== Task ==
Every record below needs to be printed again exactly.

The records Start Marker

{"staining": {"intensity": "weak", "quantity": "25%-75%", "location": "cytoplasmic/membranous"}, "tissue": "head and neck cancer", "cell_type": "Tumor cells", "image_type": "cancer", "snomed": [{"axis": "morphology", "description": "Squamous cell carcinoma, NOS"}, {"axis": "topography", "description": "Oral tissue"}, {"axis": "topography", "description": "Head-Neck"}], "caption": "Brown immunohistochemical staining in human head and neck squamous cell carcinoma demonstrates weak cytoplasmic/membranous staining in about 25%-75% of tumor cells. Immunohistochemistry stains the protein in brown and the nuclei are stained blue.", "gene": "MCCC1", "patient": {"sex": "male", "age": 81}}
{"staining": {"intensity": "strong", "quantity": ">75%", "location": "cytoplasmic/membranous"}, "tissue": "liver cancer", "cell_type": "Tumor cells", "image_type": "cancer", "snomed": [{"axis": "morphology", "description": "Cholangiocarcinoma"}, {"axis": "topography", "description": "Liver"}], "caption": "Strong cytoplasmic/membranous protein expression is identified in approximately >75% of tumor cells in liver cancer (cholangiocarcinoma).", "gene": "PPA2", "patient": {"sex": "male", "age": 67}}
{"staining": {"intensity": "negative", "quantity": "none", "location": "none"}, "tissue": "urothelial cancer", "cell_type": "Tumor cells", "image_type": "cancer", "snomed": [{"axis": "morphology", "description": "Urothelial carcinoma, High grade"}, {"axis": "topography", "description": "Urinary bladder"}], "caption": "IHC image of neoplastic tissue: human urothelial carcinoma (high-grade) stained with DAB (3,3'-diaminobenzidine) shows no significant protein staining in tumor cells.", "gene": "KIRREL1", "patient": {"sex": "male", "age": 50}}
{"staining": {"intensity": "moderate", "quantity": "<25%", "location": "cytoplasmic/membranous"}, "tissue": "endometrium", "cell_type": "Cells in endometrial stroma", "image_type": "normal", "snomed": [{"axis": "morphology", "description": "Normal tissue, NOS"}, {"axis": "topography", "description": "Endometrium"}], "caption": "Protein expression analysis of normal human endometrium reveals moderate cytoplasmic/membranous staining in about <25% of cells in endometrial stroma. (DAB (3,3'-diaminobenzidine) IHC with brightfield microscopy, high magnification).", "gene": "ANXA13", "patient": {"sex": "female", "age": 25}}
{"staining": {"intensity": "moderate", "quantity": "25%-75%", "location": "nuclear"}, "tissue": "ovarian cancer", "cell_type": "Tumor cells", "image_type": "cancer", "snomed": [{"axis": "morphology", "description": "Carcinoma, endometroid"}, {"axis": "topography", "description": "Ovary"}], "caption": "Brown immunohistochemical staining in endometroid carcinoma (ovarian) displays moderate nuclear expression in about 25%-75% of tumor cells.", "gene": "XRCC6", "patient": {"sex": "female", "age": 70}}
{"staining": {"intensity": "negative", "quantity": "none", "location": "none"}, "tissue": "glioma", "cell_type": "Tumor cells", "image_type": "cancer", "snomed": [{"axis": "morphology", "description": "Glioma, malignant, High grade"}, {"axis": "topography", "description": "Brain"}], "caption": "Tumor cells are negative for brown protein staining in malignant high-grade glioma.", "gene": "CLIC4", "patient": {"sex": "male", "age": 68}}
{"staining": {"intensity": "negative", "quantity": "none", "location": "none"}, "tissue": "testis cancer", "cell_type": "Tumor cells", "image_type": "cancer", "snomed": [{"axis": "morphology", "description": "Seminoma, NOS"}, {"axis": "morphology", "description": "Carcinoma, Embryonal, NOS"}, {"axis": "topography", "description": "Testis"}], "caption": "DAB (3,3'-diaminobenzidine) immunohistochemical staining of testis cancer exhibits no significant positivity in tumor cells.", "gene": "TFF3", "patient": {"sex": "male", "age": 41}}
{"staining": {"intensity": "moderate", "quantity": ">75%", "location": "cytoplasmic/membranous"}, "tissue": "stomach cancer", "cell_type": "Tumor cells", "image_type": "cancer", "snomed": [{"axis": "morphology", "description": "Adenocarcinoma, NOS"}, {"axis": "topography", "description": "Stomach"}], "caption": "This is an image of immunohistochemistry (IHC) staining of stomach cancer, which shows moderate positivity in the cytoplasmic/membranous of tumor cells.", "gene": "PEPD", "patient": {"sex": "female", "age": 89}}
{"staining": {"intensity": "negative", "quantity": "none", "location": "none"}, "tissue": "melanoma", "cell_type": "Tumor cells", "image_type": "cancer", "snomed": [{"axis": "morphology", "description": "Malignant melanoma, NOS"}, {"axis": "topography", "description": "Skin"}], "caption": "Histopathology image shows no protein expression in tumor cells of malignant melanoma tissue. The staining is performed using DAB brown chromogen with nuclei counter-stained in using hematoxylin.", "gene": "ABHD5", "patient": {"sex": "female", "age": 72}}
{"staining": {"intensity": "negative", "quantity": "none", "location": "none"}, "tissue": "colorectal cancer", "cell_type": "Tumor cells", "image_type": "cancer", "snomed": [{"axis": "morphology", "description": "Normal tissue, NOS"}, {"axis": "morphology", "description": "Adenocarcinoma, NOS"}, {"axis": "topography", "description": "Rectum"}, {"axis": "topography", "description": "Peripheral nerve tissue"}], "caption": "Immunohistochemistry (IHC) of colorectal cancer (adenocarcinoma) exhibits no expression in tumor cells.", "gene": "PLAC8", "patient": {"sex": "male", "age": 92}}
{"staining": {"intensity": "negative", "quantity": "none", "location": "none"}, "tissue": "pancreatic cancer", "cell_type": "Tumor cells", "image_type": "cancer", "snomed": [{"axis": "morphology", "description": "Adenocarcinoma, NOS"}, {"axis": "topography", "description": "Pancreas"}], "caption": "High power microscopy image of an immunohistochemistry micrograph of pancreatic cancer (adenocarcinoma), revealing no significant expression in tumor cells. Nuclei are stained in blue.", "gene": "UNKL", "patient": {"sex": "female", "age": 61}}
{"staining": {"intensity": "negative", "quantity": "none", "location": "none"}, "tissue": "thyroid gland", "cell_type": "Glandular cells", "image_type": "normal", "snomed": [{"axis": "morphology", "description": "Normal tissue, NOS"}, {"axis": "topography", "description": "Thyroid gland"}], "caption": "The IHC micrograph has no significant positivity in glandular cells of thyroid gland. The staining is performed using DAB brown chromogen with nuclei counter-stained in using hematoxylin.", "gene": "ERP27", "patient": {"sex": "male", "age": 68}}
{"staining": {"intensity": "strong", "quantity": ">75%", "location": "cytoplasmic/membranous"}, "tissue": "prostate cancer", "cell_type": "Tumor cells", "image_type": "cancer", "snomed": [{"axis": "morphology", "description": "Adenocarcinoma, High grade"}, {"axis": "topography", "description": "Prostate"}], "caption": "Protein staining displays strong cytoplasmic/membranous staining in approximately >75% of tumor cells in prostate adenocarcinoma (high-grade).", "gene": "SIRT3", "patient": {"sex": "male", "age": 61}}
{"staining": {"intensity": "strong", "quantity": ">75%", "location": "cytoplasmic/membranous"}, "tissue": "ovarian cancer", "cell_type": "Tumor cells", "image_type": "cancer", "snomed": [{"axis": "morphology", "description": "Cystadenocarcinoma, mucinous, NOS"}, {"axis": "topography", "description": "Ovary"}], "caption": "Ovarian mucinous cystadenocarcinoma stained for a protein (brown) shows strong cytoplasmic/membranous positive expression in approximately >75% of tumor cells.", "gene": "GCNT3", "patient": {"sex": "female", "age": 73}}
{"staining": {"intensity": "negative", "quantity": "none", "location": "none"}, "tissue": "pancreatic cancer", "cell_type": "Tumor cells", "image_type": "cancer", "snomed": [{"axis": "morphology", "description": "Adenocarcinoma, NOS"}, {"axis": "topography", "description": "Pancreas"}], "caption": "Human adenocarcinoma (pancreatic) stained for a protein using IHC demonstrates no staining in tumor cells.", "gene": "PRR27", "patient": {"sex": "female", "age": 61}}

The records End Marker

== Answer space ==
{"staining": {"intensity": "weak", "quantity": "25%-75%", "location": "cytoplasmic/membranous"}, "tissue": "head and neck cancer", "cell_type": "Tumor cells", "image_type": "cancer", "snomed": [{"axis": "morphology", "description": "Squamous cell carcinoma, NOS"}, {"axis": "topography", "description": "Oral tissue"}, {"axis": "topography", "description": "Head-Neck"}], "caption": "Brown immunohistochemical staining in human head and neck squamous cell carcinoma demonstrates weak cytoplasmic/membranous staining in about 25%-75% of tumor cells. Immunohistochemistry stains the protein in brown and the nuclei are stained blue.", "gene": "MCCC1", "patient": {"sex": "male", "age": 81}}
{"staining": {"intensity": "strong", "quantity": ">75%", "location": "cytoplasmic/membranous"}, "tissue": "liver cancer", "cell_type": "Tumor cells", "image_type": "cancer", "snomed": [{"axis": "morphology", "description": "Cholangiocarcinoma"}, {"axis": "topography", "description": "Liver"}], "caption": "Strong cytoplasmic/membranous protein expression is identified in approximately >75% of tumor cells in liver cancer (cholangiocarcinoma).", "gene": "PPA2", "patient": {"sex": "male", "age": 67}}
{"staining": {"intensity": "negative", "quantity": "none", "location": "none"}, "tissue": "urothelial cancer", "cell_type": "Tumor cells", "image_type": "cancer", "snomed": [{"axis": "morphology", "description": "Urothelial carcinoma, High grade"}, {"axis": "topography", "description": "Urinary bladder"}], "caption": "IHC image of neoplastic tissue: human urothelial carcinoma (high-grade) stained with DAB (3,3'-diaminobenzidine) shows no significant protein staining in tumor cells.", "gene": "KIRREL1", "patient": {"sex": "male", "age": 50}}
{"staining": {"intensity": "moderate", "quantity": "<25%", "location": "cytoplasmic/membranous"}, "tissue": "endometrium", "cell_type": "Cells in endometrial stroma", "image_type": "normal", "snomed": [{"axis": "morphology", "description": "Normal tissue, NOS"}, {"axis": "topography", "description": "Endometrium"}], "caption": "Protein expression analysis of normal human endometrium reveals moderate cytoplasmic/membranous staining in about <25% of cells in endometrial stroma. (DAB (3,3'-diaminobenzidine) IHC with brightfield microscopy, high magnification).", "gene": "ANXA13", "patient": {"sex": "female", "age": 25}}
{"staining": {"intensity": "moderate", "quantity": "25%-75%", "location": "nuclear"}, "tissue": "ovarian cancer", "cell_type": "Tumor cells", "image_type": "cancer", "snomed": [{"axis": "morphology", "description": "Carcinoma, endometroid"}, {"axis": "topography", "description": "Ovary"}], "caption": "Brown immunohistochemical staining in endometroid carcinoma (ovarian) displays moderate nuclear expression in about 25%-75% of tumor cells.", "gene": "XRCC6", "patient": {"sex": "female", "age": 70}}
{"staining": {"intensity": "negative", "quantity": "none", "location": "none"}, "tissue": "glioma", "cell_type": "Tumor cells", "image_type": "cancer", "snomed": [{"axis": "morphology", "description": "Glioma, malignant, High grade"}, {"axis": "topography", "description": "Brain"}], "caption": "Tumor cells are negative for brown protein staining in malignant high-grade glioma.", "gene": "CLIC4", "patient": {"sex": "male", "age": 68}}
{"staining": {"intensity": "negative", "quantity": "none", "location": "none"}, "tissue": "testis cancer", "cell_type": "Tumor cells", "image_type": "cancer", "snomed": [{"axis": "morphology", "description": "Seminoma, NOS"}, {"axis": "morphology", "description": "Carcinoma, Embryonal, NOS"}, {"axis": "topography", "description": "Testis"}], "caption": "DAB (3,3'-diaminobenzidine) immunohistochemical staining of testis cancer exhibits no significant positivity in tumor cells.", "gene": "TFF3", "patient": {"sex": "male", "age": 41}}
{"staining": {"intensity": "moderate", "quantity": ">75%", "location": "cytoplasmic/membranous"}, "tissue": "stomach cancer", "cell_type": "Tumor cells", "image_type": "cancer", "snomed": [{"axis": "morphology", "description": "Adenocarcinoma, NOS"}, {"axis": "topography", "description": "Stomach"}], "caption": "This is an image of immunohistochemistry (IHC) staining of stomach cancer, which shows moderate positivity in the cytoplasmic/membranous of tumor cells.", "gene": "PEPD", "patient": {"sex": "female", "age": 89}}
{"staining": {"intensity": "negative", "quantity": "none", "location": "none"}, "tissue": "melanoma", "cell_type": "Tumor cells", "image_type": "cancer", "snomed": [{"axis": "morphology", "description": "Malignant melanoma, NOS"}, {"axis": "topography", "description": "Skin"}], "caption": "Histopathology image shows no protein expression in tumor cells of malignant melanoma tissue. The staining is performed using DAB brown chromogen with nuclei counter-stained in using hematoxylin.", "gene": "ABHD5", "patient": {"sex": "female", "age": 72}}
{"staining": {"intensity": "negative", "quantity": "none", "location": "none"}, "tissue": "colorectal cancer", "cell_type": "Tumor cells", "image_type": "cancer", "snomed": [{"axis": "morphology", "description": "Normal tissue, NOS"}, {"axis": "morphology", "description": "Adenocarcinoma, NOS"}, {"axis": "topography", "description": "Rectum"}, {"axis": "topography", "description": "Peripheral nerve tissue"}], "caption": "Immunohistochemistry (IHC) of colorectal cancer (adenocarcinoma) exhibits no expression in tumor cells.", "gene": "PLAC8", "patient": {"sex": "male", "age": 92}}
{"staining": {"intensity": "negative", "quantity": "none", "location": "none"}, "tissue": "pancreatic cancer", "cell_type": "Tumor cells", "image_type": "cancer", "snomed": [{"axis": "morphology", "description": "Adenocarcinoma, NOS"}, {"axis": "topography", "description": "Pancreas"}], "caption": "High power microscopy image of an immunohistochemistry micrograph of pancreatic cancer (adenocarcinoma), revealing no significant expression in tumor cells. Nuclei are stained in blue.", "gene": "UNKL", "patient": {"sex": "female", "age": 61}}
{"staining": {"intensity": "negative", "quantity": "none", "location": "none"}, "tissue": "thyroid gland", "cell_type": "Glandular cells", "image_type": "normal", "snomed": [{"axis": "morphology", "description": "Normal tissue, NOS"}, {"axis": "topography", "description": "Thyroid gland"}], "caption": "The IHC micrograph has no significant positivity in glandular cells of thyroid gland. The staining is performed using DAB brown chromogen with nuclei counter-stained in using hematoxylin.", "gene": "ERP27", "patient": {"sex": "male", "age": 68}}
{"staining": {"intensity": "strong", "quantity": ">75%", "location": "cytoplasmic/membranous"}, "tissue": "prostate cancer", "cell_type": "Tumor cells", "image_type": "cancer", "snomed": [{"axis": "morphology", "description": "Adenocarcinoma, High grade"}, {"axis": "topography", "description": "Prostate"}], "caption": "Protein staining displays strong cytoplasmic/membranous staining in approximately >75% of tumor cells in prostate adenocarcinoma (high-grade).", "gene": "SIRT3", "patient": {"sex": "male", "age": 61}}
{"staining": {"intensity": "strong", "quantity": ">75%", "location": "cytoplasmic/membranous"}, "tissue": "ovarian cancer", "cell_type": "Tumor cells", "image_type": "cancer", "snomed": [{"axis": "morphology", "description": "Cystadenocarcinoma, mucinous, NOS"}, {"axis": "topography", "description": "Ovary"}], "caption": "Ovarian mucinous cystadenocarcinoma stained for a protein (brown) shows strong cytoplasmic/membranous positive expression in approximately >75% of tumor cells.", "gene": "GCNT3", "patient": {"sex": "female", "age": 73}}
{"staining": {"intensity": "negative", "quantity": "none", "location": "none"}, "tissue": "pancreatic cancer", "cell_type": "Tumor cells", "image_type": "cancer", "snomed": [{"axis": "morphology", "description": "Adenocarcinoma, NOS"}, {"axis": "topography", "description": "Pancreas"}], "caption": "Human adenocarcinoma (pancreatic) stained for a protein using IHC demonstrates no staining in tumor cells.", "gene": "PRR27", "patient": {"sex": "female", "age": 61}}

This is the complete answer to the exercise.